TST: tests for GH4862, GH7401, GH7403, GH7405 by behzadnouri · Pull Request #9292 · pandas-dev/pandas (original) (raw)
@behzadnouri, yes, precisely, here the conversion of ints to foats is done by Index.__new__
. However since this is being compared to the results of left = df.set_index(['A', 'B']).unstack(0)
, clearly the unstack()
code is also doing such a conversion.
First, other than specifying dtype='object'
, there doesn't seem to be a way to construct a (single-level) index of _int_s with NaN
s. In a MultiIndex
with more than one level, a level can be int
with NaN
s, but a MultiIndex
with a single level gets converted automatically to an Index
, and in the case of an int
level with NaN
s, a Float64Index
.
In [27]: pd.Index([nan, 1, 2]) # note automatic conversion to Float64Index
Out[27]: Float64Index([nan, 1.0, 2.0], dtype='float64')
In [29]: pd.MultiIndex.from_tuples([(nan,), (1,), (2,)]) # note automatic conversion to Float64Index
Out[29]: Float64Index([nan, 1.0, 2.0], dtype='float64')
In [30]: pd.MultiIndex.from_tuples([(nan, 'a'), (1, 'a'), (2, 'a')])
Out[30]:
MultiIndex(levels=[[1, 2], ['a']],
labels=[[-1, 0, 1], [0, 0, 0]])
In [31]: pd.MultiIndex.from_tuples([(nan, 'a'), (1, 'a'), (2, 'a')]).levels[0]

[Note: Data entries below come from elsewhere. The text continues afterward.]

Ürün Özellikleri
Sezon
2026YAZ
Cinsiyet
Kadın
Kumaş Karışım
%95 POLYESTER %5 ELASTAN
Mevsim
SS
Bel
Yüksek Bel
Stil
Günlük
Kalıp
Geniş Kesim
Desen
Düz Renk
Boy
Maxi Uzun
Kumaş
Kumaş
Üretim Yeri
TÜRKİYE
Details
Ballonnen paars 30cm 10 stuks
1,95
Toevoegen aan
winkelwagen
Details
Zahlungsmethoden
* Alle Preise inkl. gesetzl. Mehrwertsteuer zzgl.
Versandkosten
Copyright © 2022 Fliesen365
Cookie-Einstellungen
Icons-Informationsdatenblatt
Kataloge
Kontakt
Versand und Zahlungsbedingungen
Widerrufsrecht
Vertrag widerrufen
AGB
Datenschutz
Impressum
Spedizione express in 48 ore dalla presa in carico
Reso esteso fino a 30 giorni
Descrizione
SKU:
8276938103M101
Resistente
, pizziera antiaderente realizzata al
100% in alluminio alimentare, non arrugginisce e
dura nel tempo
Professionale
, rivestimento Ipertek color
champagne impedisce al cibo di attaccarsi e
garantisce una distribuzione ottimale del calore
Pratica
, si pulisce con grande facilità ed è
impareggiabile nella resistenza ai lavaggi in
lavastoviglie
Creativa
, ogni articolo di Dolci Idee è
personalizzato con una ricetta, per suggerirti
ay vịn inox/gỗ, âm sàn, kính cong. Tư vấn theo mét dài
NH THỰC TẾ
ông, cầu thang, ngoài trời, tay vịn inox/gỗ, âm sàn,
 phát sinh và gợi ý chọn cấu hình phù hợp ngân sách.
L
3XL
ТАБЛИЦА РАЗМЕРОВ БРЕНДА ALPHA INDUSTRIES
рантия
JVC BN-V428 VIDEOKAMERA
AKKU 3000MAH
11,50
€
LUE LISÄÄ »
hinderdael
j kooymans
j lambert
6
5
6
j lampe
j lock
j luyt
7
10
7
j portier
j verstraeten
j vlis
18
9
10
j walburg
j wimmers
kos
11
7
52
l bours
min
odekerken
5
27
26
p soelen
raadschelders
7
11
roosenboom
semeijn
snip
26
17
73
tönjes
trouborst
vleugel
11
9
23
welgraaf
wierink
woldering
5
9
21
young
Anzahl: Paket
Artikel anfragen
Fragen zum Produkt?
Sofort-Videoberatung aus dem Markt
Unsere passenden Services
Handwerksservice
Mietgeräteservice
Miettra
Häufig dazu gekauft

Out[31]: Int64Index([1, 2], dtype='int64') # note first level is Int64Index
Second, my point is that in the course of stacking and/or unstacking (and perhaps other operations), a single level in a multi-level MultiIndex
can be "promoted" to be an Index
unto itself, and in that case seems (at least currently in the case of stack()
and unstack()
) to be changed from ints to floats, which I don't think is a good thing to do to index values.